Figure 2. IFN-β exposure reverses acLDL-suppressed type-I interferon response in BMDMs. (A) mRNA expression of type-I interferon stimulated genes in BMDMs after a total of 24 h of acLDL exposure combined with different concentrations (1.5 pg/mL to 50 ng/mL) of IFN-β for 6 h of stimulation. The transcriptional suppression of Cxcl10, Isg15, Ifit1, Ifit3, Stat1, Stat2, and Mx1 that was induced by acLDL loading was reversed after IFN-β exposure. (B) Heatmap indicating the row z score of the cholesterol loading-responsive genes Abca1 and Abcg1, and genes the type-I interferon response of BMDMs treated with LXR agonist (GW3965) or DMSO for 17 h. (A,B) n = 3 biological replicates per group. ns, not significant, *P < 0.05, **P < 0.01.
Stimulation of the Cholesterol-Sensing Nuclear Receptor LXR Recapitulates the Cholesterol-Initiated Type-I IFN Suppression
Liver X receptors (LXRs) are cholesterol-sensing transcription factors regulating lipid metabolism and transport, also impacting on inflammatory signaling in macrophages (19). LXR activation is a classical transcriptional response upon lipid loading (18). To determine whether the cholesterol-initiated type-I IFN suppression might be mediated via LXR, a synthetic LXR agonist (GW3965) was administered to BMDMs. Interestingly, LXR activation led to a clear suppression of ISGs, a signature that resembles that of lipid-laden macrophages (Figure 2B). This indicates that the lipid-driven type-I IFN suppression may be mediated through LXR activation.
Lipid-Loading Affects the Expression of ISGs Associated With IRF Promoter Motifs
To further explore the underlying mechanism of the lipid-induced IFN suppression, we analyzed the transcriptome of acLDL-treated and untreated BMDMs using a publicly available dataset (GSE118656) (43). In line with our data, we found decreased ISG expression (Ifit2, Isg15, Cxcl10, Oas1a, Irf7, and Stat1) in acLDL-loaded macrophages (Figure 3A). Pathway analysis of significantly down regulated genes showed that the responses to IFNs and viral infections were the most affected biological processes (Figure 3B), while lipid metabolism was a top hit in the upregulated genes (Supplementary Figure 3A). Furthermore, upstream regulator analysis identified IFNs (IFN-α and IFN-γ), type-I IFN receptor (Ifnar), and the transcription factors STAT1, IRF3, and IRF7 as the most inhibited upstream regulators in acLDL-loaded macrophages (Figure 3C, green bars). IRF3 and IRF7 are the key transcription factors that mediate the transcription of type-I IFNs (15, 47, 48). The importance of IRFs in the lipid-driven type-I IFN suppression was confirmed by a constructed regulatory network of the foamy BMDMs transcriptome (Supplementary Figure 3C). Moreover, the anti-inflammatory macrophage-associated upstream regulators SIRT1 (49, 50), SOCS1 (51), and IL-10 receptor (IL10R) (52–54) were activated in the foamy BMDMs (Figure 3C, orange bars). Furthermore, studies have shown that these regulatory factors suppress IFN responses (49, 51, 52, 54), confirming the suppressive role of cholesterol accumulation to type-I IFN suppression. Further focusing on the transcriptional control, motif enrichment analysis of down regulated genes in acLDL-loaded BMDMs showed a clear enrichment of genes harboring IRFs and IFN-sensitive response element (ISRE) motifs in the promoter regions (Figure 3D). These data suggest that the type-I IFN suppression induced by lipid loading, is likely mediated via suppression of the upstream IRFs.
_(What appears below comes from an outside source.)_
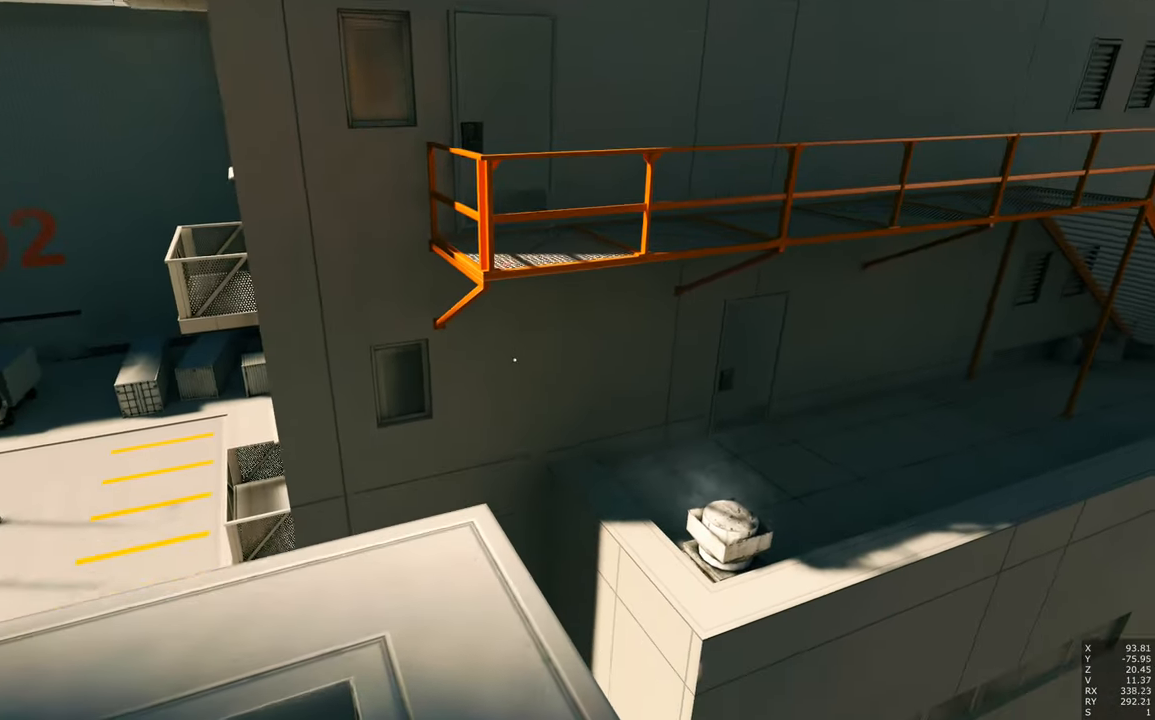
{"keys": ["w"], "mouse": [], "events": []}
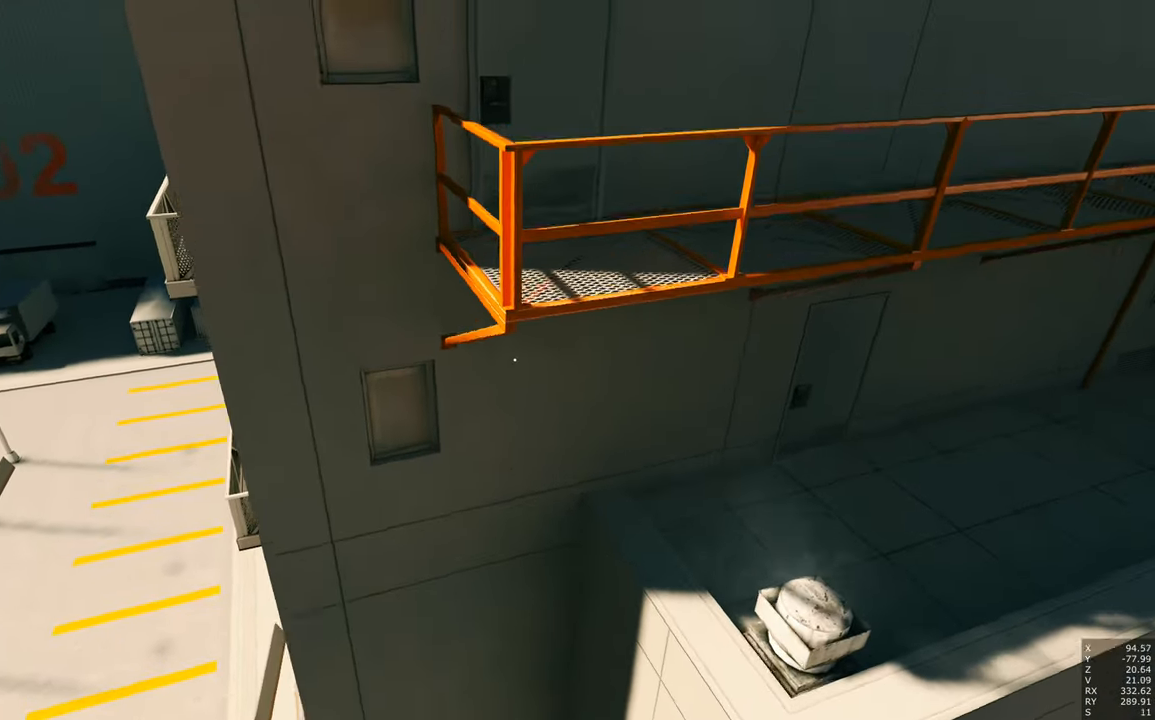
{"keys": ["d", "w"], "mouse": [], "events": [[83, "shift", "down"], [233, "shift", "up"], [483, "d", "down"]]}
Figure 3. Transcriptomic analysis shows suppressed IFN signaling in foamy macrophages in different mouse models. (A) Volcano plot of RNA-seq data showing the log2FC and -log10(FDR) of acLDL-treated macrophages with downregulated genes in green and upregulated genes in orange. (B) Pathway enrichment analysis of significantly downregulated genes (FDR < 0.05) in acLDL-loaded macrophages. (C) Upstream regulators predicted by the Ingenuity Pathway Analysis (IPA) software of acLDL-loaded vs. untreated macrophages. (D) Motif enrichment analysis showed an enrichment of interferon-related motifs among the down-regulated genes in acLDL-loaded macrophages. (E) Volcano plot of RNA-seq data showing the log2FC and -log10 (FDR) of peritoneal macrophages (PMs) derived from Apoe−/− compared to WT, with downregulated genes in green and upregulated genes in orange. (F) Pathway enrichment analysis of significantly downregulated genes (FDR < 0.05) in Apoe−/− PMs. (G) Upstream regulators predicted by the IPA software of Apoe−/− vs. WT PMs. (H) Motif enrichment analysis showed an enrichment of interferon-related motifs among the down-regulated genes in Apoe−/− PMs. (A–D) raw data obtained from GSE118656 and (E–H) GSE42061.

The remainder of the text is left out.